Vers la fin des années 90, alors que s'émousse la rivalité entre les côtes Est et Ouest, une nouvelle frontière se forme dans le monde du rap américain. A cette époque d’apogée commerciale, et alors que, en corollaire de ce triomphe, s’impose une imagerie nouveau riche, deux camps s'opposent. D’un côté les puristes, les défenseurs de l’underground, les adeptes d’un hip-hop intellectuel, responsable et pétri d’ambitions artistiques. Et de l’autre, ceux qui embrassent à pleine bouche ce rap tape-à-l’œil de fier-à-bras et de voyous magnifiques. Pour eux ses détracteurs sont des pisse-froid.
Mais cette frontière est artificielle. Ces deux écoles ont en vérité les mêmes racines : toutes deux sont fortement ancrées dans le rap des années 90. Et elles s’en souviendront plus tard, quand le triomphe du rap sudiste les bousculera l’une et l’autre. Cette nouvelle adversité effacera la leur, et souvent, elles se trouveront sur le même bord dans le nouveau conflit qui agitera le rap, celui entre anciens et modernes.

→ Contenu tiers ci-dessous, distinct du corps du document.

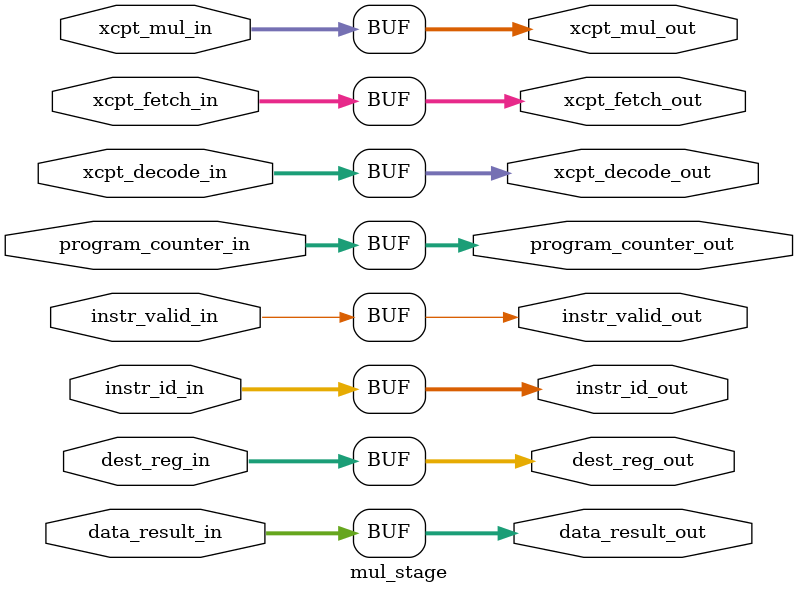
<source format=v>
module mul_stage (
	instr_valid_in,
	instr_id_in,
	program_counter_in,
	dest_reg_in,
	data_result_in,
	xcpt_fetch_in,
	xcpt_decode_in,
	xcpt_mul_in,
	instr_valid_out,
	instr_id_out,
	program_counter_out,
	dest_reg_out,
	data_result_out,
	xcpt_fetch_out,
	xcpt_decode_out,
	xcpt_mul_out
);
	input wire instr_valid_in;
	input wire [2:0] instr_id_in;
	input wire [31:0] program_counter_in;
	input wire [4:0] dest_reg_in;
	input wire [31:0] data_result_in;
	input wire [65:0] xcpt_fetch_in;
	input wire [32:0] xcpt_decode_in;
	input wire [32:0] xcpt_mul_in;
	output reg instr_valid_out;
	output reg [2:0] instr_id_out;
	output reg [31:0] program_counter_out;
	output reg [4:0] dest_reg_out;
	output reg [31:0] data_result_out;
	output reg [65:0] xcpt_fetch_out;
	output reg [32:0] xcpt_decode_out;
	output reg [32:0] xcpt_mul_out;
	always @(*) begin
		instr_valid_out = instr_valid_in;
		instr_id_out = instr_id_in;
		program_counter_out = program_counter_in;
		dest_reg_out = dest_reg_in;
		data_result_out = data_result_in;
		xcpt_fetch_out = xcpt_fetch_in;
		xcpt_decode_out = xcpt_decode_in;
		xcpt_mul_out = xcpt_mul_in;
	end
endmodule

</source>
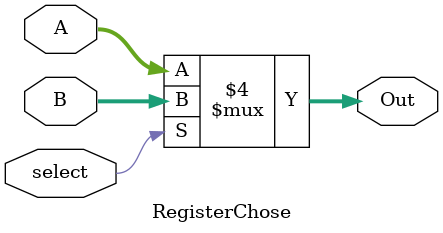
<source format=v>
module BusChose(Out,A,B,select);
output reg [31:0] Out;
input[31:0] A,B;
input select;


always @(*)
begin
    if(select == 0)
        Out = A;
    else
        Out = B; 
end

endmodule 

module RegisterChose(Out,A,B,select);
output reg [5:0] Out;
input[5:0] A,B;
input select;


always @(*)
begin
    if(select == 0)
        Out = A;
    else
        Out = B; 
end

endmodule 


</source>
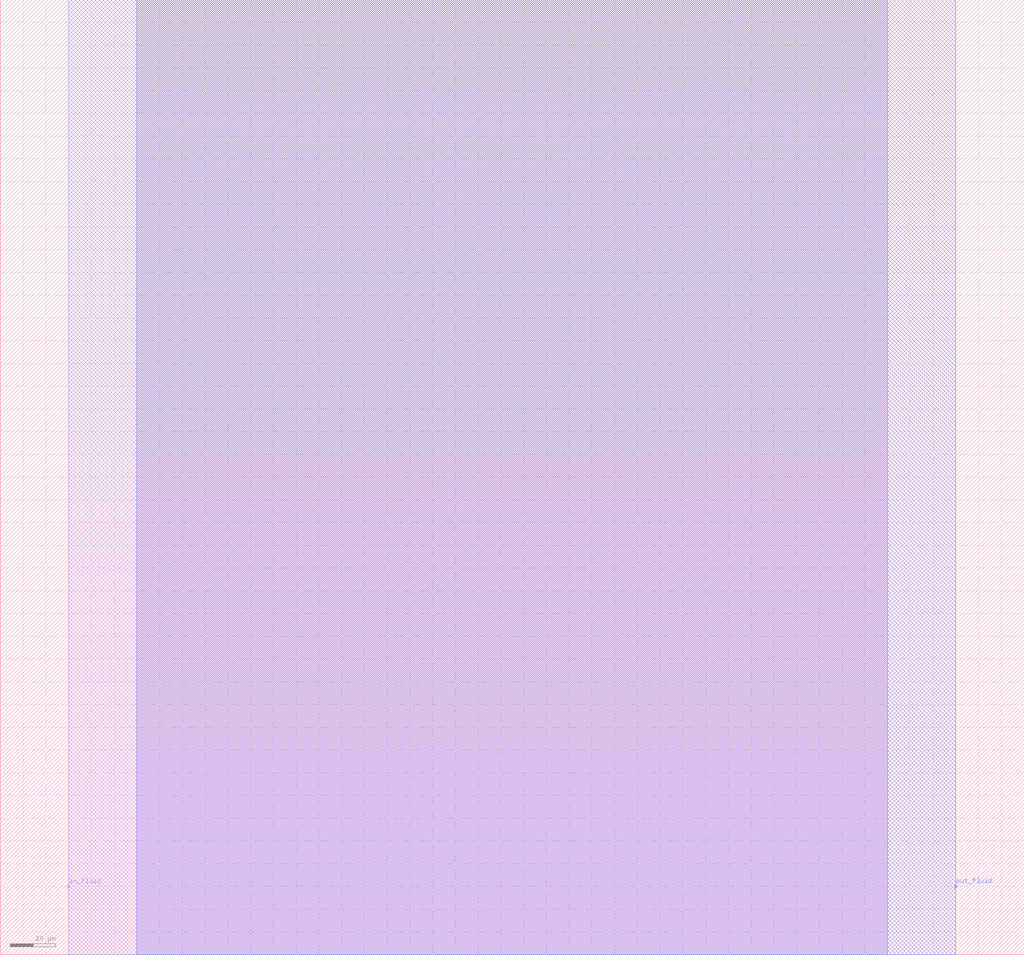
<source format=lef>
MACRO serpentine_300px_2
  CLASS CORE ;
  ORIGIN  0 0 ;
  FOREIGN serpentine_300px_0 0 0 ;
  SIZE 450 BY 420 ;
  SYMMETRY X Y ;
  SITE CoreSite ;
  PIN in_fluid
    DIRECTION INPUT ;
    USE SIGNAL ;
    PORT
      LAYER met2 ;
        RECT 29.5 29.5 30.5 30.5 ;
    END
  END in_fluid
  PIN out_fluid
    DIRECTION OUTPUT ;
    USE SIGNAL ;
    PORT
      LAYER met4 ;
        RECT 419.5 29.5 420.5 30.5 ;
    END
  END out_fluid
  OBS
    LAYER met2 ;
      RECT 30 0 390 420 ;
    LAYER met3 ;
      RECT 60 0 390 420 ;
    LAYER met4 ;
      RECT 60 0 420 420 ;
  END
  PROPERTY CatenaDesignType "deviceLevel" ;
END serpentine_300px_2

</source>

Ces retrouvailles, cependant, quelques pionniers les ont anticipées, tels que le producteur de Seattle Jake One. Dès la décennie 2000, celui-ci traverse allègrement la limite dérisoire qui sépare encore l’underground du mainstream.
Jacob Dutton, en effet, côtoie tout le monde, et cela très tôt dans sa carrière. En 2003, par exemple, il travaille autant avec le turntablist DJ Babu qu’avec le collectif de la superstar du moment, 50 Cent, appartenant au pool de producteurs de la G-Unit. Il est également, à partir de l’année suivante, un collaborateur de MF Doom, l’icône underground suprême. Et pour preuve supplémentaire de son incroyable éclectisme, il participe aux aventures hyphy de Turf Talk, et il aide le catcheur John Cena à se reconvertir dans le rap.
White Van Music, en 2008, est le premier album de Jake One, et il transpose sur un seul disque l’incroyable diversité de ses registres et de ses relations. On y retrouve des grands du rap de brute (M.O.P, Freeway, Young Buck, Bishop Lamont), des figures de l’underground (Little Brother, Elzhi, Royce da 5’9, Casual, Black Milk, Evidence, Blueprint, Brother Ali, et Slug, dont le label sort l’album), des gens d’avant que cette séparation fasse sens (Busta Rhymes, Posdnuos de De La Soul), et aussi Keak Da Sneak, pour rappeler les incursions de Jake One dans la hyphy ; soit une assemblée bigarrée, contradictoire, et assez surprenante pour l’époque.
Le ciment de tout cela, c'est le style de production : le beatmaker peut donner dans un boom bap à violons typiquement new-yorkais, comme avec "The Truth", une collaboration avec Freeway qui annonce leur futur album commun, et où l’ancien Roc-A-Fella a prévu de s’exprimer avec ses collègues Jay-Z et Kanye (ils seront remplacés par Brother Ali) ; ou bien se tourner vers la Californie, en suivant les recettes du g-funk, comme avec "Gangsta Boy", un titre interprété par les New-Yorkais de M.O.P., mais parcouru de sirènes.
Dans tous les cas de figure, cependant, le son évoque immanquablement l’âge classique du rap, au cœur des années 90, avec sa richesse en samples et ses scratches occasionnels.
White Van Music n'est pourtant pas encore une vieille scie nostalgique. C’est un vrai bon album de producteur, qui ne dénature pas le rap de ses invités et se conforme à leurs styles propres, mais qui maintient malgré tout une patte propre.
C'est aussi un disque riche en temps forts, comme "The Truth", "God Like", "Big Homie Style", et puis les deux contributions de MF Doom, "Get 'Er Done" et un grand "Trap Door". A l’instar du titre "Feelin’ My Shit", où Casual prétend que tous les rappeurs qui compte apprécient son style, de 50 Cent à Cee-Lo, de David Banner à Slum Village, en passant même par Lil’ Jon, Jake One apporte un point final à une division qui n’a jamais vraiment eu lieu d’être.